**EXTRACT**
Review: Sunday in the Park with George by Zach Theatre
by Michael Meigs

The Zach Theatre's staging of Stephen Sondheim's 1984 musical Sunday in the Park with George offers a tempting treat. Sondheim's oeuvre is extensive and varied, and I've had the opportunity to sample it only from time to time. Of course there are the most popular pieces, including West Side Story with Bernstein, A Funny Thing Happened on the Way to the Forum, and Into the Woods with James Lapine, so familiar that they now seem obvious; and then there are the moody and strange wonders such as A Little Night Music based on Bergman, Sweeney Todd The Demon Butcher of Fleet Street, and the astonishing, disturbing Assassins (staged last year by The Theatre Company in Bryan and opening tomorrow at The Public Theatre in San Antonio).

 

I had never seen Sunday in the Park with George, although I was familiar with Seraut's massive pointillist painting A Sunday Afternoon on the Island of La Grande Jatte. It's on display at the Art Institute of Chicago, where it's practically a destination for pilgrimages; in fact, not too long ago a close acquaintance staged her 'flash' civil wedding in front of that shimmering summery scene without notifying the museum authorities. 

 

Cecil Washington, Jr., Jill Blackwood (photo by Kirk R. Tuck)

**WHAT TO DO**
A. Reproduce the passage of the review between "The Zach Theatre's" and "in San Antonio).", inclusive.
B. Say whether each statement agrees with the review, answering yes or no and quoting the words that decide it.
(i) Assassins was staged last year by The Theatre Company in Bryan.
(ii) Sondheim wrote A Little Night Music with James Lapine.
(iii) The reviewer had seen Sunday in the Park with George before this staging.
C. Answer from the review:
(i) In what year is Sondheim's Sunday in the Park with George dated?
(ii) Where does Assassins open tomorrow?
(iii) Who took the photo of Cecil Washington, Jr., and Jill Blackwood?
The lines after the review aren't needed for this work.

**DATA BLOCK**
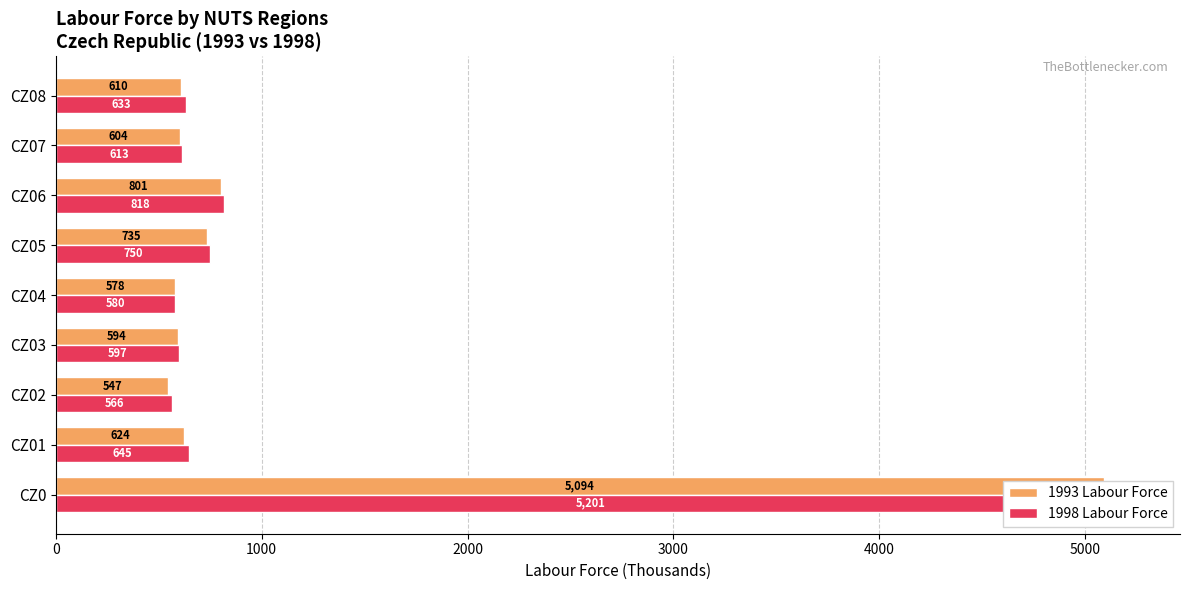

Which series changed the most between CZ0 and CZ05?

1998 Labour Force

**TASK-BY-TASK RESULTS**
A.
The Zach Theatre's staging of Stephen Sondheim's 1984 musical Sunday in the Park with George offers a tempting treat. Sondheim's oeuvre is extensive and varied, and I've had the opportunity to sample it only from time to time. Of course there are the most popular pieces, including West Side Story with Bernstein, A Funny Thing Happened on the Way to the Forum, and Into the Woods with James Lapine, so familiar that they now seem obvious; and then there are the moody and strange wonders such as A Little Night Music based on Bergman, Sweeney Todd The Demon Butcher of Fleet Street, and the astonishing, disturbing Assassins (staged last year by The Theatre Company in Bryan and opening tomorrow at The Public Theatre in San Antonio).

B.
(i) Yes: "staged last year by The Theatre Company in Bryan"
(ii) No: "Into the Woods with James Lapine"
(iii) No: "I had never seen Sunday in the Park with George"

C.
(i) 1984
(ii) The Public Theatre in San Antonio
(iii) Kirk R. Tuck